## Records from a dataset
==================================================
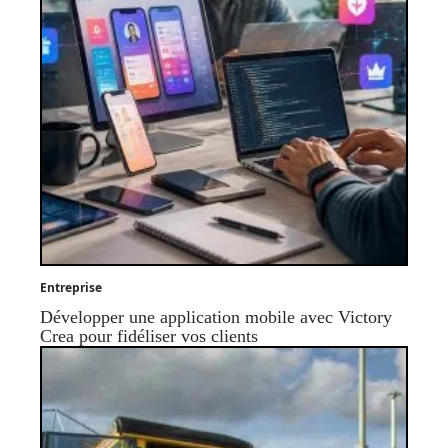
Entreprise
Développer une application mobile avec Victory
Crea pour fidéliser vos clients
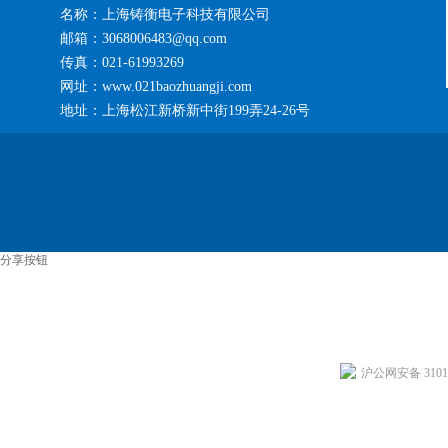
名称：上海铸衡电子科技有限公司
邮箱：3068006483@qq.com
传真：021-61993269
网址：www.021baozhuangji.com
地址：上海松江新桥新中街199弄24-26号
分享按钮
沪公网安备 31011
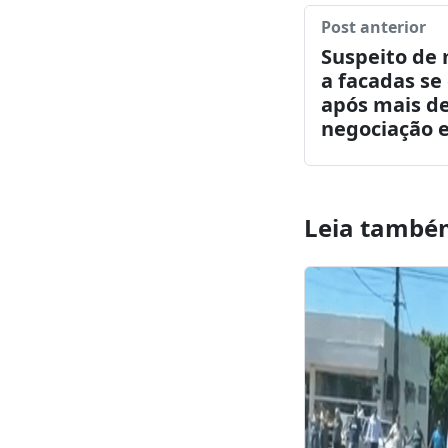
Compartilhar:
Facebook
Tw
Post anterior
Suspeito de
a facadas se
após mais de
negociação 
Leia també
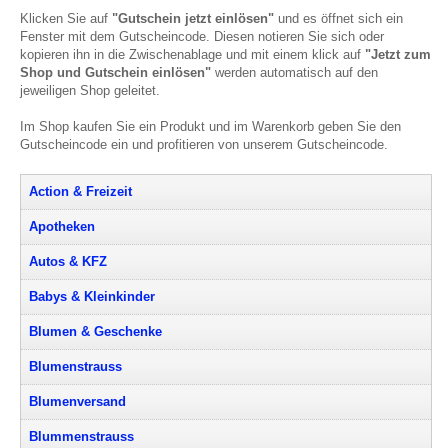
Klicken Sie auf
"Gutschein jetzt einlösen"
und es öffnet sich ein
Fenster mit dem Gutscheincode. Diesen notieren Sie sich oder
kopieren ihn in die Zwischenablage und mit einem klick auf
"Jetzt zum
Shop und Gutschein einlösen"
werden automatisch auf den
jeweiligen Shop geleitet.
Im Shop kaufen Sie ein Produkt und im Warenkorb geben Sie den
Gutscheincode ein und profitieren von unserem Gutscheincode.
Action & Freizeit
Apotheken
Autos & KFZ
Babys & Kleinkinder
Blumen & Geschenke
Blumenstrauss
Blumenversand
Blummenstrauss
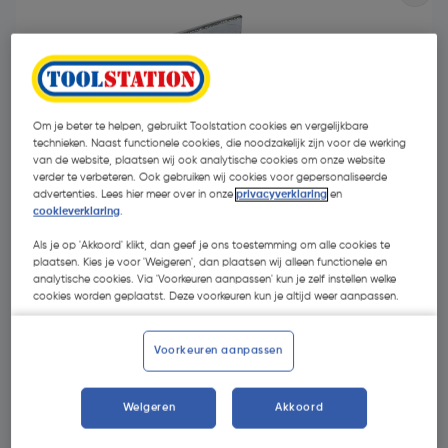
Om je beter te helpen, gebruikt Toolstation cookies en vergelijkbare
technieken. Naast functionele cookies, die noodzakelijk zijn voor de werking
van de website, plaatsen wij ook analytische cookies om onze website
- 55 %
verder te verbeteren. Ook gebruiken wij cookies voor gepersonaliseerde
advertenties. Lees hier meer over in onze
privacyverklaring
en
cookieverklaring
.
Als je op 'Akkoord' klikt, dan geef je ons toestemming om alle cookies te
plaatsen. Kies je voor 'Weigeren', dan plaatsen wij alleen functionele en
analytische cookies. Via 'Voorkeuren aanpassen' kun je zelf instellen welke
cookies worden geplaatst. Deze voorkeuren kun je altijd weer aanpassen.
€ 0,55
€ 0,25
| Excl. btw € 0,21
Voorkeuren aanpassen
Weigeren
Akkoord
Kies productvariant
(7)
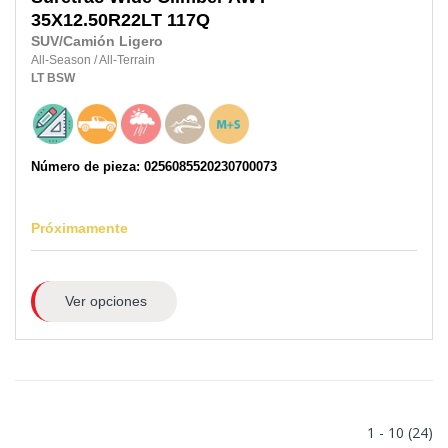
35X12.50R22LT
117Q
SUV/Camión Ligero
All-Season
/
All-Terrain
LT
BSW
Número de pieza: 0256085520230700073
Próximamente
Ver opciones
1 - 10 (24)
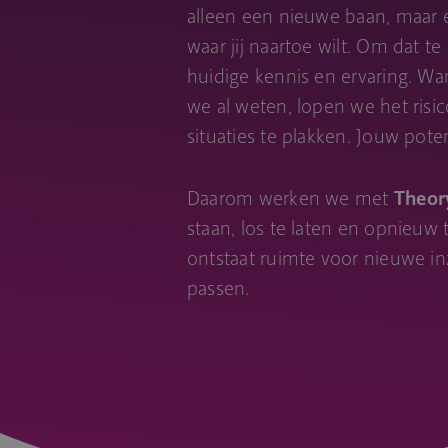
alleen een nieuwe baan, maar ee
waar jij naartoe wilt. Om dat t
huidige kennis en ervaring. Wa
we al weten, lopen we het ris
situaties te plakken. Jouw poten
Daarom werken we met
Theor
staan, los te laten en opnieuw 
ontstaat ruimte voor nieuwe in
passen.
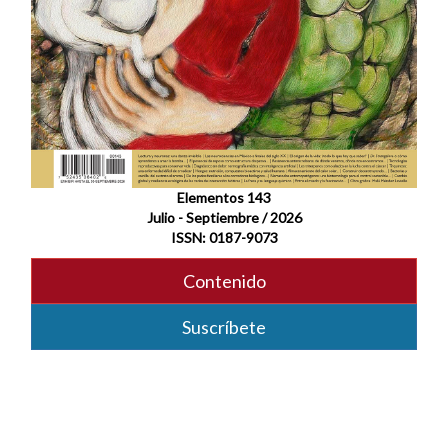
Elementos 143
Julio - Septiembre / 2026
ISSN: 0187-9073
Contenido
Suscríbete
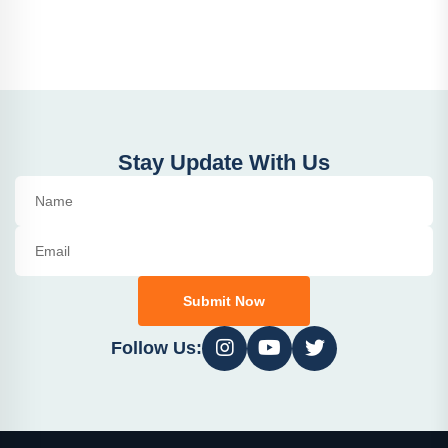
Stay Update With Us
Submit Now
Follow Us:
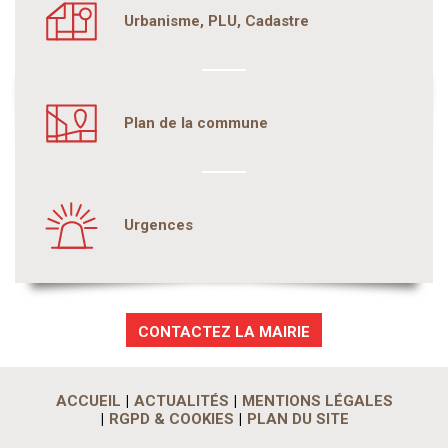
Urbanisme, PLU, Cadastre
Plan de la commune
Urgences
CONTACTEZ LA MAIRIE
ACCUEIL
ACTUALITÉS
MENTIONS LÉGALES
RGPD & COOKIES
PLAN DU SITE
==================================================
## Your goal
Rename every "Gutscheincode" to "Rabattcode" in the lines from the start of the records through the line holding "Blummenstrauss", inclusive, changing nothing else. Leave the pictures out of your answer.

## The completed task
Entreprise
Développer une application mobile avec Victory
Crea pour fidéliser vos clients
名称：上海铸衡电子科技有限公司
邮箱：3068006483@qq.com
传真：021-61993269
网址：www.021baozhuangji.com
地址：上海松江新桥新中街199弄24-26号
分享按钮
沪公网安备 31011
Compartilhar:
Facebook
Tw
Post anterior
Suspeito de
a facadas se
após mais de
negociação 
Leia també
Klicken Sie auf
"Gutschein jetzt einlösen"
und es öffnet sich ein
Fenster mit dem Rabattcode. Diesen notieren Sie sich oder
kopieren ihn in die Zwischenablage und mit einem klick auf
"Jetzt zum
Shop und Gutschein einlösen"
werden automatisch auf den
jeweiligen Shop geleitet.
Im Shop kaufen Sie ein Produkt und im Warenkorb geben Sie den
Rabattcode ein und profitieren von unserem Rabattcode.
Action & Freizeit
Apotheken
Autos & KFZ
Babys & Kleinkinder
Blumen & Geschenke
Blumenstrauss
Blumenversand
Blummenstrauss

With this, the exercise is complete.